§ PROMPT: Please copy all the rows below exactly as they appear, leaving out the pictures.

§ INPUT FOR THIS TASK:
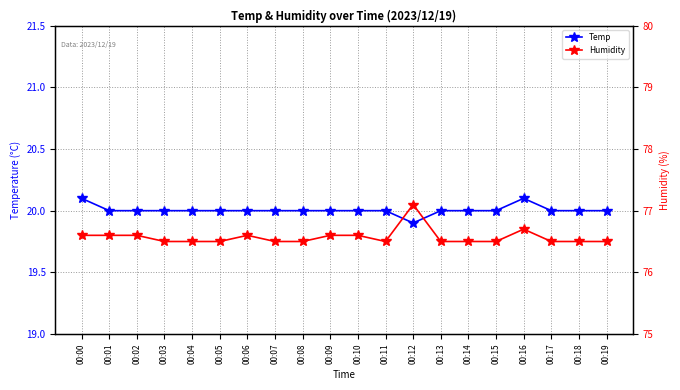

Reading right to left, what are all the values shown in this chart?

Temp: 20.0	20.0	20.0	20.1	20.0	20.0	20.0	19.9	20.0	20.0	20.0	20.0	20.0	20.0	20.0	20.0	20.0	20.0	20.0	20.1
Humidity: 76.5	76.5	76.5	76.7	76.5	76.5	76.5	77.1	76.5	76.6	76.6	76.5	76.5	76.6	76.5	76.5	76.5	76.6	76.6	76.6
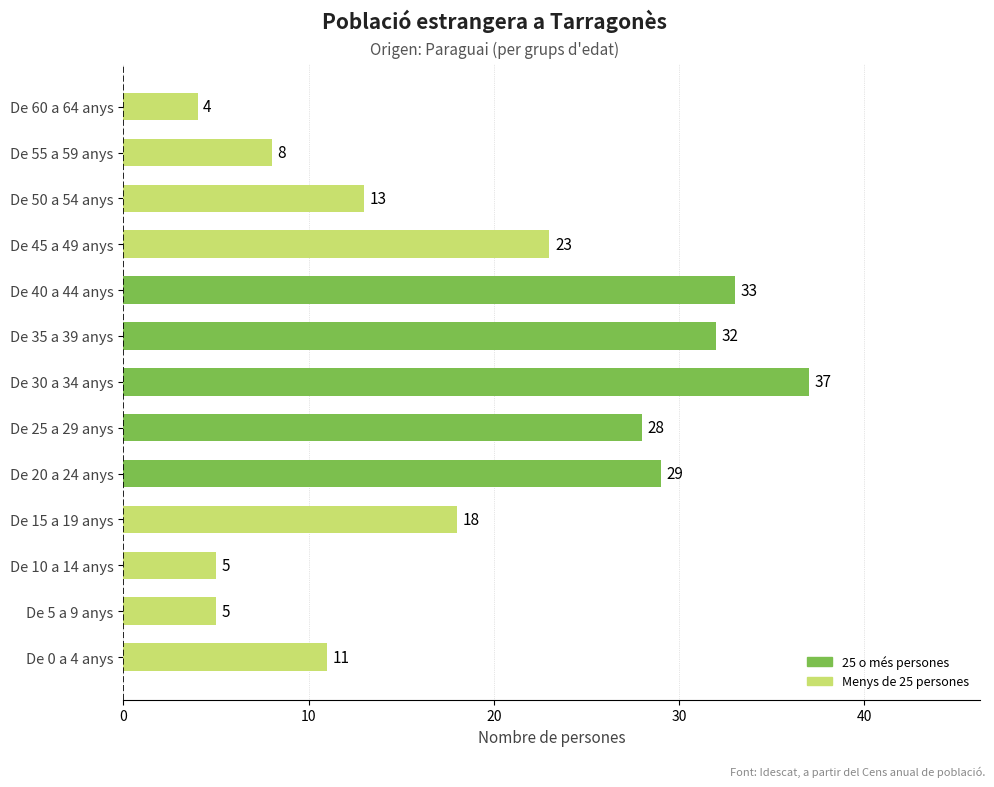

Count the number of data series in this chart.

1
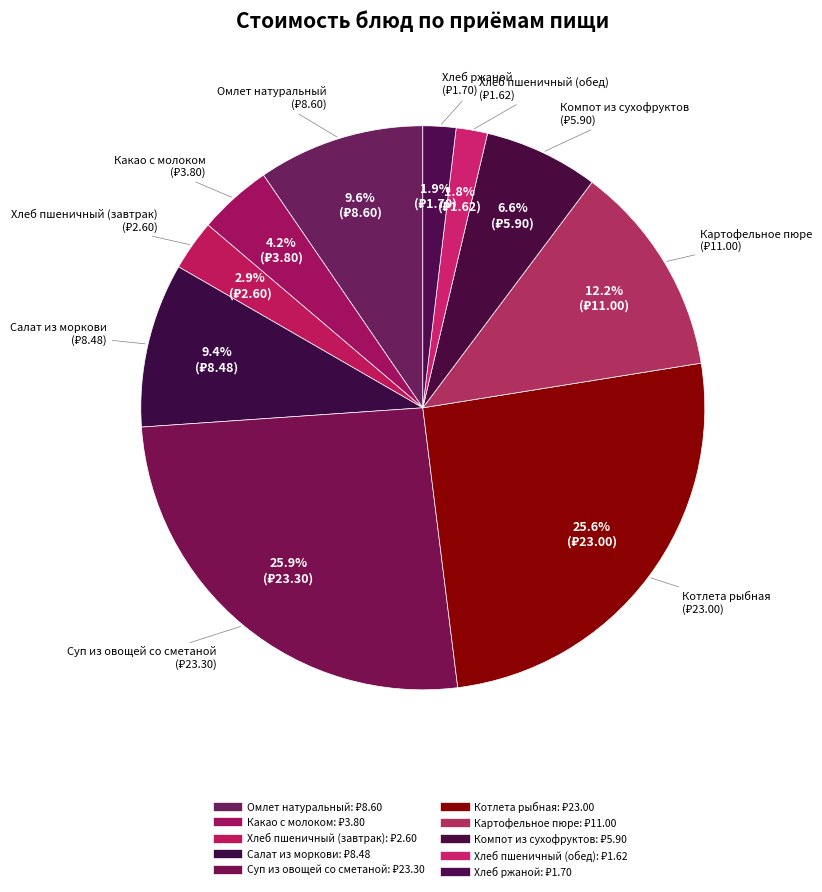

True or false: Хлеб пшеничный (обед) accounts for 2% of the total.

True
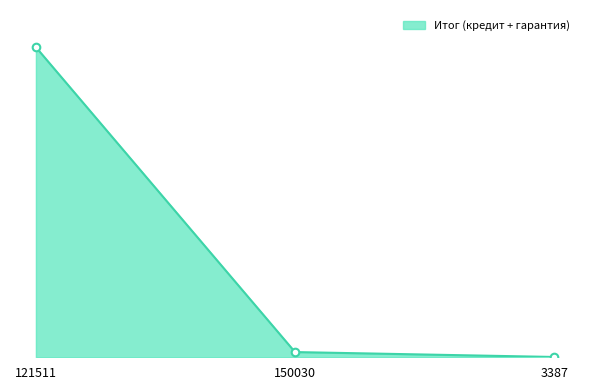

What is the change in value from 121511 to 150030?

-245800000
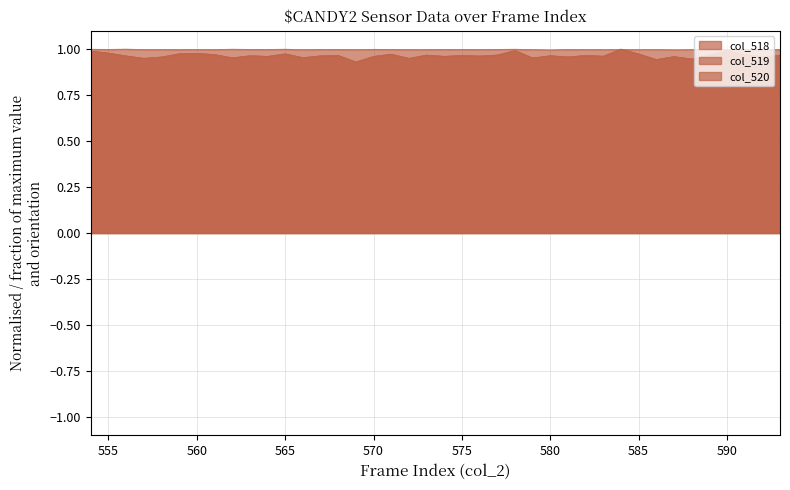

Between 590 and 555, which is larger?

590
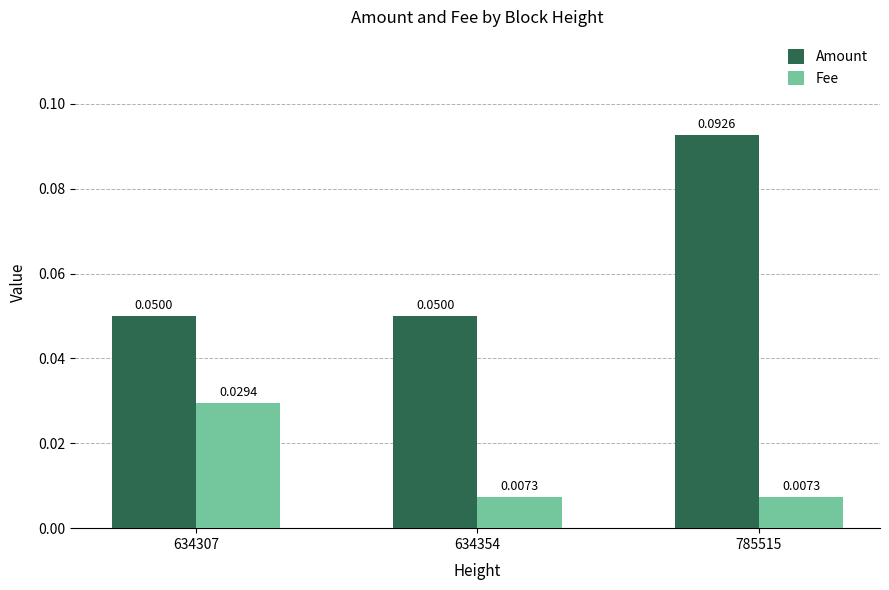

At how many categories does at least one series exceed 0?

3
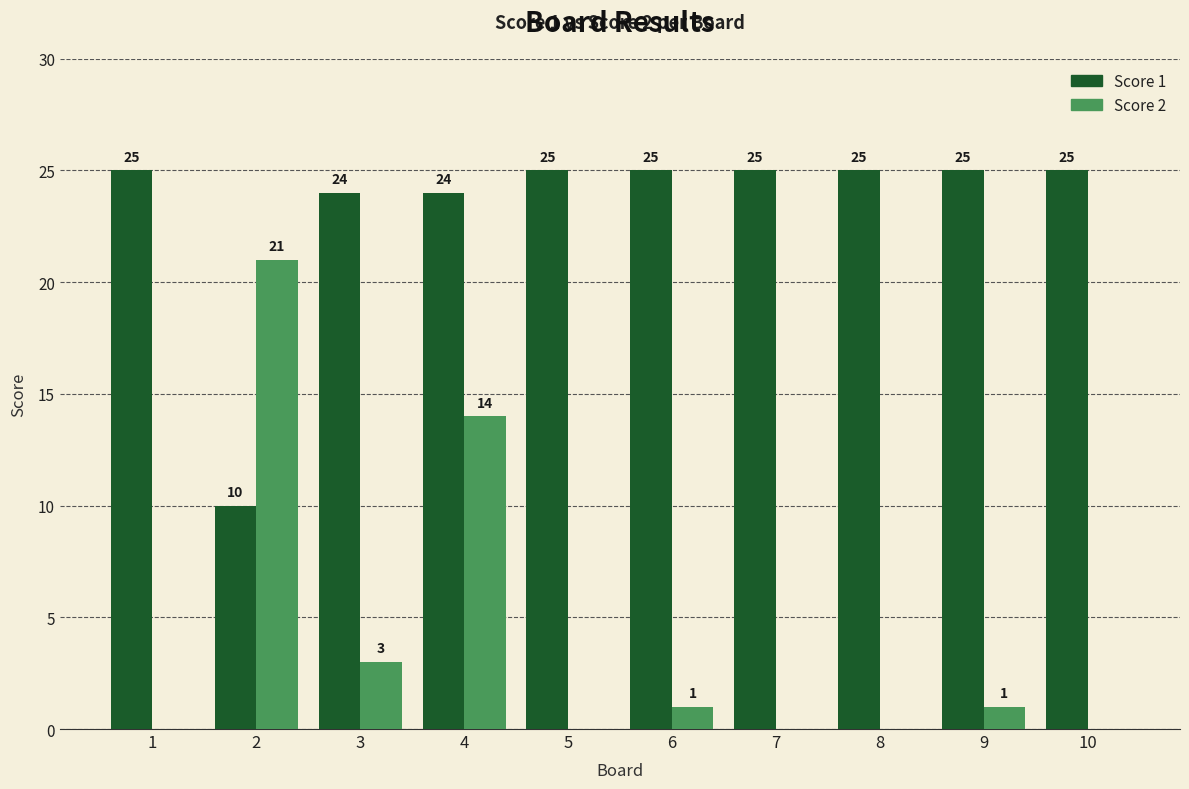

Which series has the largest total across all categories?

Score 1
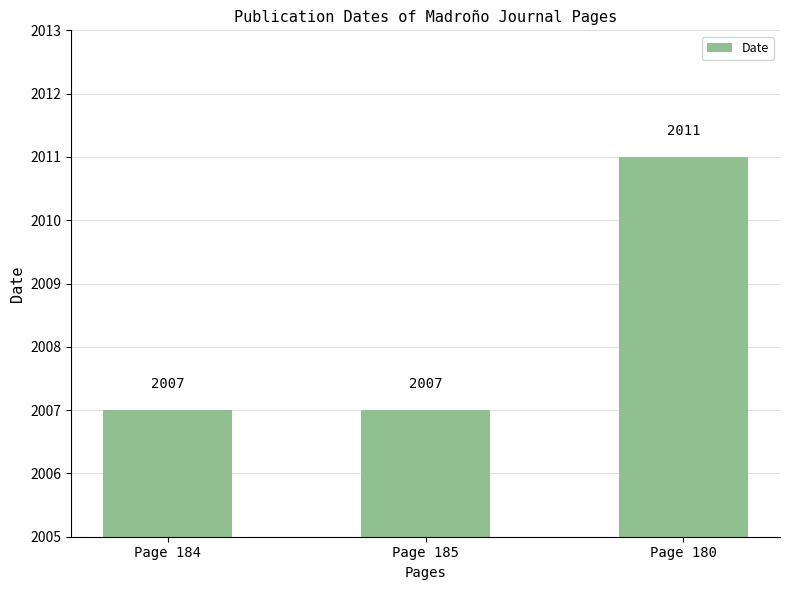

How many values are between 2007 and 2011?

3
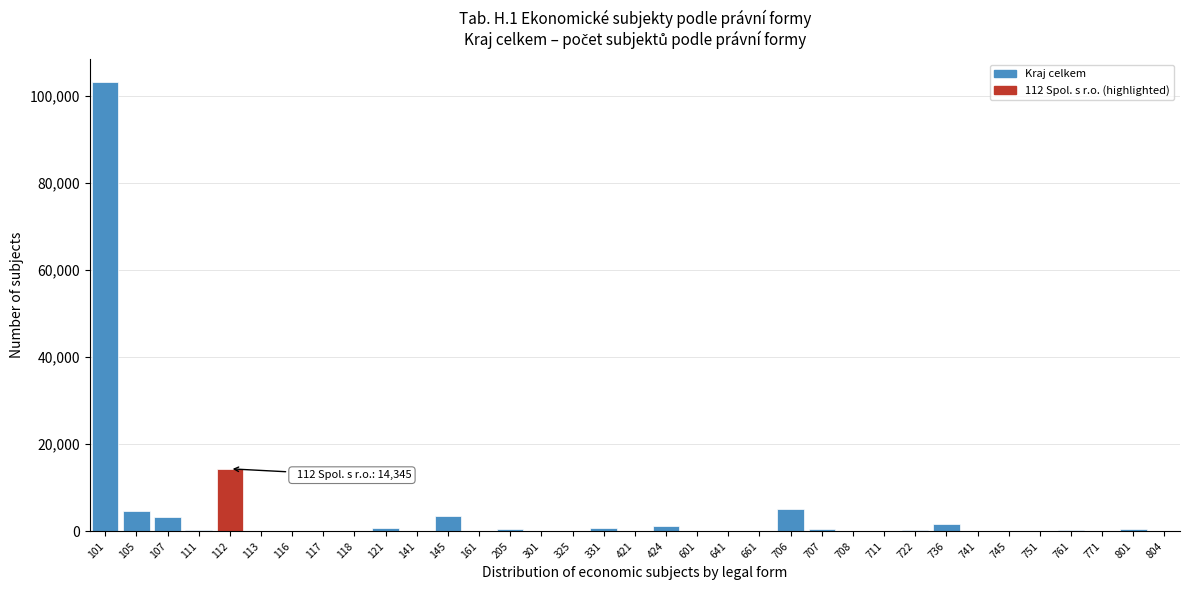

What is the greatest value displayed?

103312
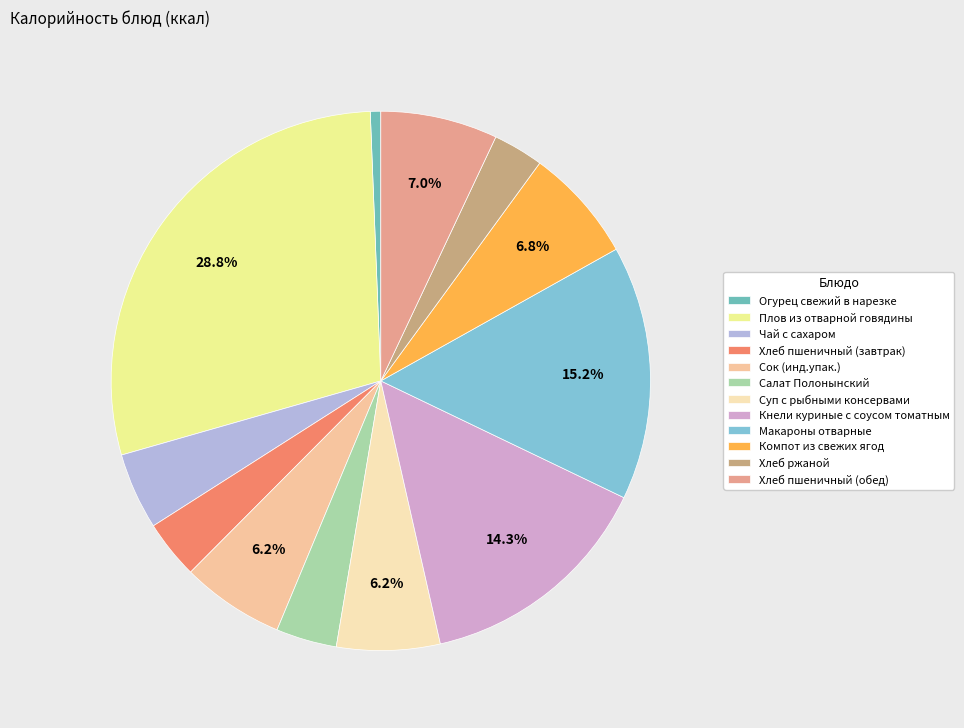

Is there any slice that represents more than half of the pie?

No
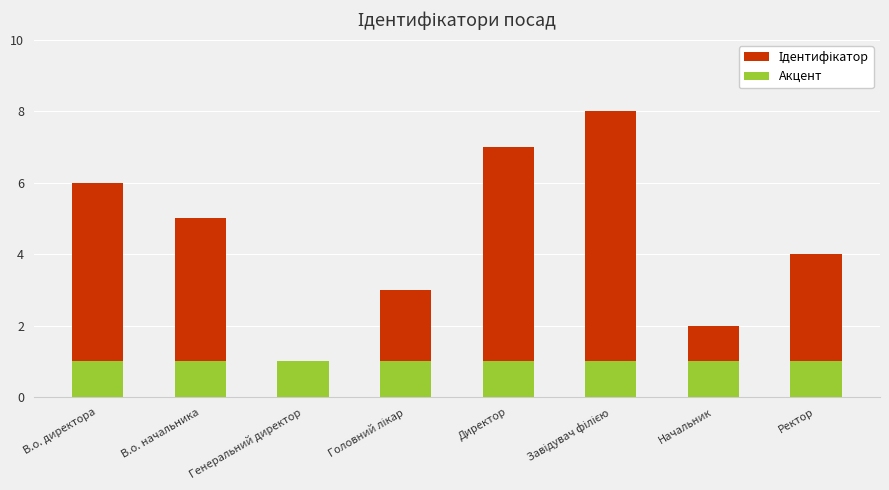

How many categories are shown in the chart?

8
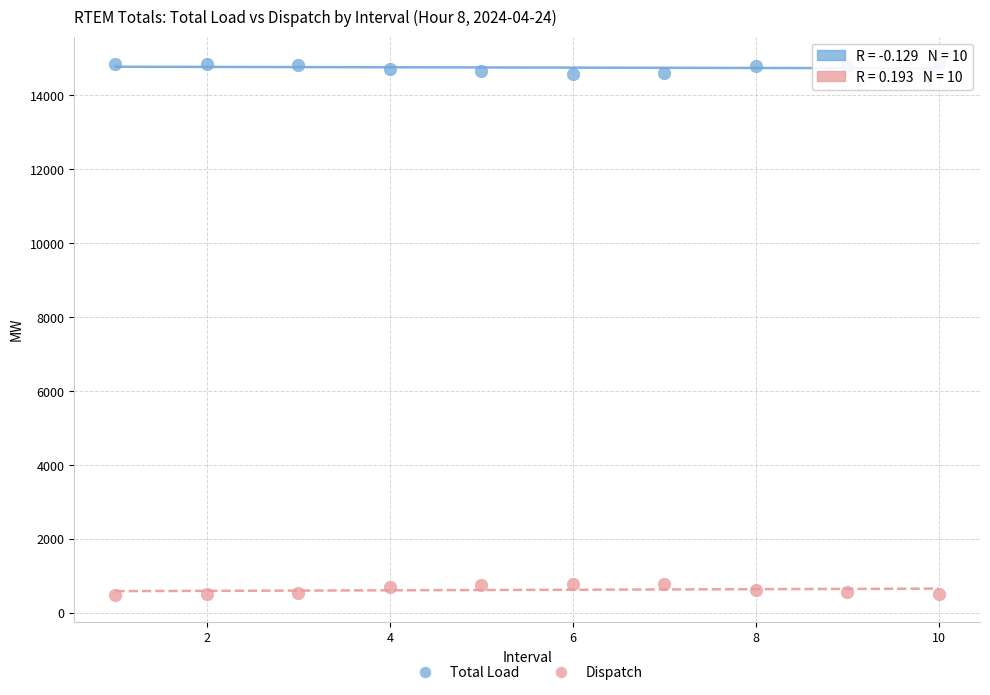

What is the X range (max minus min) for the scatter plot?

9.0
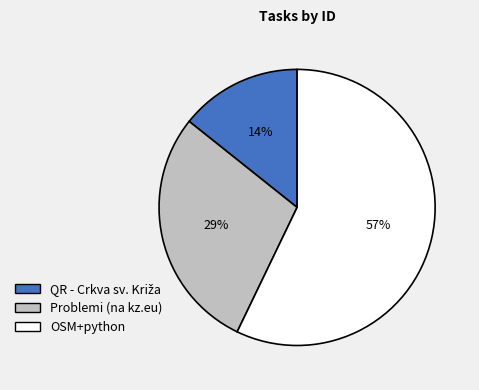

The Problemi (na kz.eu) slice represents 43% of the pie. True or false?

False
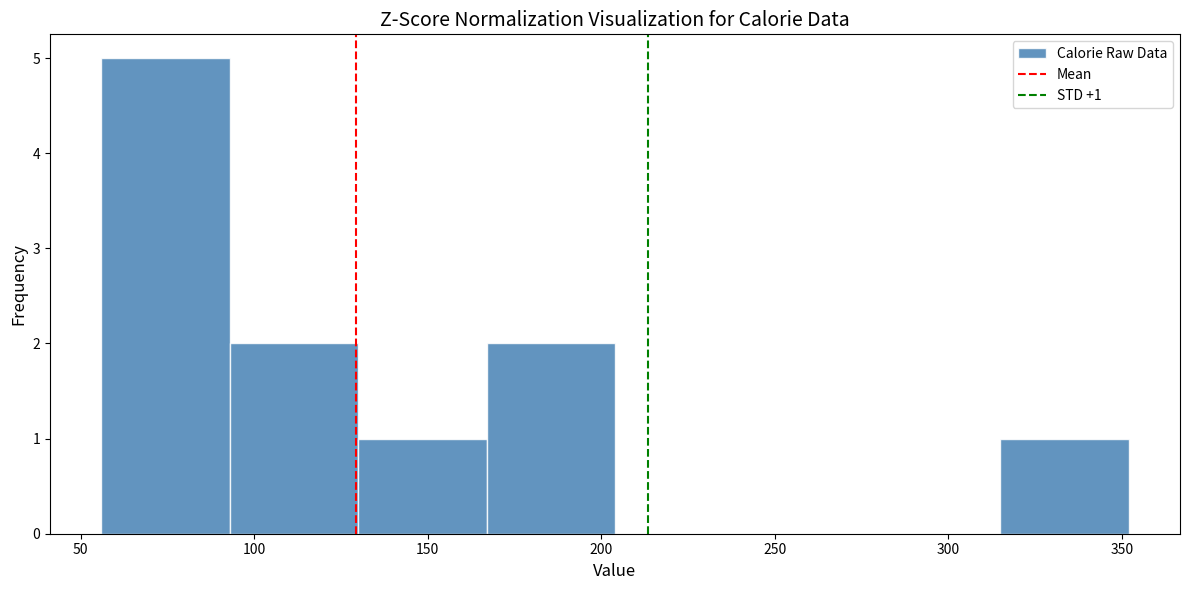

Over which range of the x-axis is the bar tallest?

56 to 93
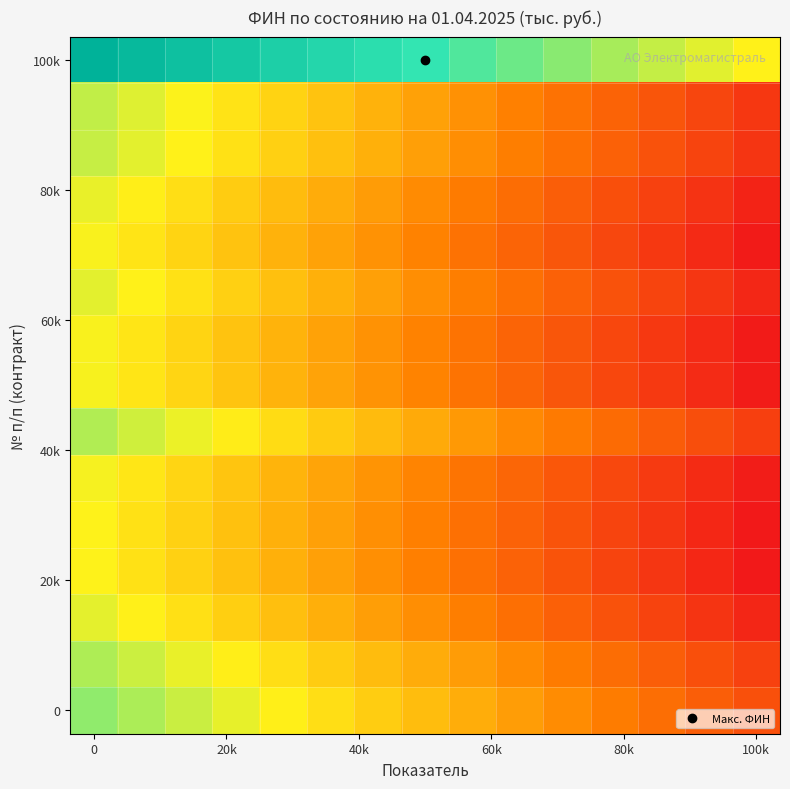

What is the maximum value shown in the chart?

1.0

§ EXERCISE ANSWER:
Reading right to left, what are all the values shown in this chart?

Temp: 20.0	20.0	20.0	20.1	20.0	20.0	20.0	19.9	20.0	20.0	20.0	20.0	20.0	20.0	20.0	20.0	20.0	20.0	20.0	20.1
Humidity: 76.5	76.5	76.5	76.7	76.5	76.5	76.5	77.1	76.5	76.6	76.6	76.5	76.5	76.6	76.5	76.5	76.5	76.6	76.6	76.6

Count the number of data series in this chart.

1

True or false: Хлеб пшеничный (обед) accounts for 2% of the total.

True

What is the change in value from 121511 to 150030?

-245800000

Between 590 and 555, which is larger?

590

At how many categories does at least one series exceed 0?

3

Which series has the largest total across all categories?

Score 1

How many values are between 2007 and 2011?

3

What is the greatest value displayed?

103312

Is there any slice that represents more than half of the pie?

No

How many categories are shown in the chart?

8

What is the X range (max minus min) for the scatter plot?

9.0

The Problemi (na kz.eu) slice represents 43% of the pie. True or false?

False

Over which range of the x-axis is the bar tallest?

56 to 93

What is the maximum value shown in the chart?

1.0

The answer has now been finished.